I started replacing the &&
with -and
and get a different problem. This is what the command looks like now.
1 2 |
"c:\Users\Josh\Documents\Programming\Learning to Program\" -and g++ Exercise36.cpp -o Exercise36 -and "c:\Users\Josh\Documents\Programming\Learning to Program\"Exercise36 |
This is the error I get.
1234567 Set-Location : Parameter cannot be processed because the parameter name 'o' is ambiguous. Possible matches include: -OutVariable -OutBuffer.At line:1 char:87+ ... \Programming\Learning to Program\" -and g++ Exercise36.cpp -o Exercis ...+ ~~+ CategoryInfo : InvalidArgument: (:) [Set-Location], ParameterBindingException+ FullyQualifiedErrorId : AmbiguousParameter,Microsoft.PowerShell.Commands.SetLocationCommand
I am using the GNU open source compiler, this is the first issue I have had with compiling since I realized you have to save before you compile. I am running a simple string that changes all the characters to X from a string that is read from terminal from C++ Primer program.
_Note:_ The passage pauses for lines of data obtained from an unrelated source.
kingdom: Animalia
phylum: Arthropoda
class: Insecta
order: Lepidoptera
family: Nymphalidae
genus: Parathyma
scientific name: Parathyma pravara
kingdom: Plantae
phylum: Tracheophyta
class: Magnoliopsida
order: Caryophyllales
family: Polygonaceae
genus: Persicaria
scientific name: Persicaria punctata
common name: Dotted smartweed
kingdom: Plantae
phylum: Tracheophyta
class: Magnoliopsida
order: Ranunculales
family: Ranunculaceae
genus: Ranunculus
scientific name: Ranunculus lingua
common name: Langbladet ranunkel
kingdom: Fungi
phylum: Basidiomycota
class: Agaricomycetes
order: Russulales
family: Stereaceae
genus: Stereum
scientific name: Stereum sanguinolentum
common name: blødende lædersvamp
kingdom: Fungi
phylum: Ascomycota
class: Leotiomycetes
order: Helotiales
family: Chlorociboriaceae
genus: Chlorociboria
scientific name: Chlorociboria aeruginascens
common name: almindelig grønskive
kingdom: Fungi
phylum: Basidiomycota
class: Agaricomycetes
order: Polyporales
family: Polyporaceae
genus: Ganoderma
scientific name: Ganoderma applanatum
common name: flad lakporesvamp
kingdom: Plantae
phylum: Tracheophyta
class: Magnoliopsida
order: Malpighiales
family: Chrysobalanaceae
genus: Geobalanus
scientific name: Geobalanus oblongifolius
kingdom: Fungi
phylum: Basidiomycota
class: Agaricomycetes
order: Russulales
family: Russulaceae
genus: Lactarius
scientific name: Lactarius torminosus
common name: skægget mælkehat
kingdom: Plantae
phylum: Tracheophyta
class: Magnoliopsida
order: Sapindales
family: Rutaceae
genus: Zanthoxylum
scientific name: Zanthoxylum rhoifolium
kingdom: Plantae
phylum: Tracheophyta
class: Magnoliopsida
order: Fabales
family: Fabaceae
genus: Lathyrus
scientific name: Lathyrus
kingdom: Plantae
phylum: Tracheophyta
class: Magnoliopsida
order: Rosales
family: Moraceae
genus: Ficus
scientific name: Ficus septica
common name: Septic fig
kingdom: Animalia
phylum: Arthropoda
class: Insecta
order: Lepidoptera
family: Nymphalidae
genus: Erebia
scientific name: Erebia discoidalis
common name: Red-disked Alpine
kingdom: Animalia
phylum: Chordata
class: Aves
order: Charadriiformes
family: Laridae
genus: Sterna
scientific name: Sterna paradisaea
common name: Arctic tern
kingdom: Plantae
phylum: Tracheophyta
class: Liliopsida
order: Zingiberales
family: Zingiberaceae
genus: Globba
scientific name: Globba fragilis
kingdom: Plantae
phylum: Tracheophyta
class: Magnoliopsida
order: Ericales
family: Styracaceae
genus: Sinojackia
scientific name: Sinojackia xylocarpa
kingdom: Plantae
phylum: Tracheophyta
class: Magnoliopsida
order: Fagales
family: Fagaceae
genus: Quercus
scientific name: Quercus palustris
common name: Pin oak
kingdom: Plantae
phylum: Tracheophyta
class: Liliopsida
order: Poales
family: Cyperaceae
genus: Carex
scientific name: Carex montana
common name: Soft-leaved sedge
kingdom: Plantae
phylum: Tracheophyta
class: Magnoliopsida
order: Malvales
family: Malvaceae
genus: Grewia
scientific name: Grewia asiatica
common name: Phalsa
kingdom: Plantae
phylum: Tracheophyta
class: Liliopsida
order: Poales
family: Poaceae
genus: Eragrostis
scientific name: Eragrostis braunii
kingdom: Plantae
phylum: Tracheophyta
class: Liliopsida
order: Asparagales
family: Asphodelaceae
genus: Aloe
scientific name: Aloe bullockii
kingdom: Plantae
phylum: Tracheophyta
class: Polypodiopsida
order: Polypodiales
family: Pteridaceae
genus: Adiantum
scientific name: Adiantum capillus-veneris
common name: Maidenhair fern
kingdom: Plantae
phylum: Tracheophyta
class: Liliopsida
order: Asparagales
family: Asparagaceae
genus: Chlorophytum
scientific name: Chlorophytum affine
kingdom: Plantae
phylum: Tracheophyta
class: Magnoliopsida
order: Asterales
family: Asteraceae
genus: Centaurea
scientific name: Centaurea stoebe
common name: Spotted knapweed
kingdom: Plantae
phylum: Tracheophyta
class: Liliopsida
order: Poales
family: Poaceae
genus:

Any help would be appreciated.
Answer:
I had the same problem, I believe it is caused by the new VS code version 1.35.
I tried downgrading to 1.34 and compiling and running c++ worked again.
The old version seems to run the code with a different command:
“cd $dir ; if ($?) { g++ $fileName -o $fileNameWithoutExt } ; if ($?) { .\\$fileNameWithoutExt}”
in your case it would look like:
cd “c:\Users\Josh\Documents\Programming\Learning to Program\” ; if ($?) { g++ Exercise36.cpp -o Exercise36 } ; if ($?) { .\Exercise36}
For me using this comand compiling and running works in the new VS version aswell.